Directrice de la Coalition québécoise sur la problématique du poids, Corinne Voyer abonde dans le même sens. Mais elle doute fort que la Ville en vienne à empêcher un citoyen d’apporter une boisson gazeuse pour la consommer dans un aréna, comme cela a été évoqué lundi.
«On va commencer à toucher aux droits de la personne. Le but, ce n’est pas d’éliminer complètement ce produit de l’offre alimentaire. Ce qu’on veut, c’est lui redonner une place plus raisonnable », explique-t-elle.
Deux arrondissements montréalais ont déjà banni les boissons sucrées dans les installations, soit Côte-des-Neiges– Notre-Dame-de-Grâce et SaintLaurent.
Dans les écoles de la Commission scolaire de Montréal, les boissons sucrées ont disparu depuis plusieurs années. Ce n’est pas le cas des universités, qui dans certains cas ont même des contrats d’exclusivité avec des entreprises telles que Coca-Cola ou Pepsi.
Politique de prévention en santé
L’exemple de la Ville de Montréal pourrait pousser d’autres instances à agir, d’autres villes, mais peut-être aussi le gouvernement du Québec, espère Corinne Voyer.
Les organisations qui militent pour une réduction de l’accès aux boissons sucrées fondent beaucoup d’espoir sur le dépôt imminent du plan d’action qui accompagnera la politique gouvernementale de prévention en santé dévoilée en octobre 2016.
Ce plan vise neuf cibles, dont la réduction de 10% de la proportion des fumeurs et l’augmentation de 20% de la proportion de jeunes de 12 à 17 ans actifs.

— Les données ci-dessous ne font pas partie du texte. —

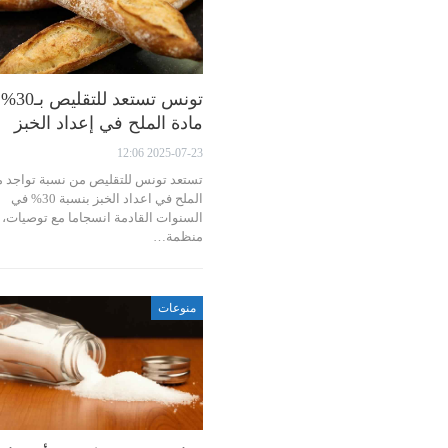
تونس تستعد
مادة الملح في إعداد الخبز
2025-07-23 12:06
تستعد تونس للتقليص من نسبة تواجد م
الملح في اعداد الخبز بنسبة 30% في
السنوات القادمة انسجاما مع توصيات،
منظمة…
منوعات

«On travaille pour déposer le plan d’action le plus rapidement possible», a assuré Bianca Boutin, attachée de presse de la ministre déléguée à la Santé publique et aux Saines habitudes de vie, Lucie Charlebois.
La politique prévoyait un chantier sur la pertinence d’une taxe sur les boissons sucrées au Québec, a-t-elle rappelé sans vouloir en dire davantage ou se prononcer sur la position prise par Montréal.
L’industrie déçue
La motion adoptée par le conseil municipal est accueillie avec déception par les représentants de l’industrie des boissons.
«On est très déçus, d’autant plus que les membres de notre association n’ont pas été consultés ni d’ailleurs d’autres intervenants qui pourraient avoir un mot à dire », note Martin-Pierre Pelletier, conseiller spécial de l’Association canadienne des boissons.
Des études ont démontré que la taxation n’était pas un outil efficace pour contrer l’obésité, affirme-t-il.
«Les consommateurs sont de plus en plus sensibles à leur apport calorique. Ils font des choix dans leurs boissons et celles-ci sont moins caloriques. On n’a pas besoin d’une taxe», dit-il avant de souligner que, malgré ces constats, le taux d’obésité continue d’augmenter.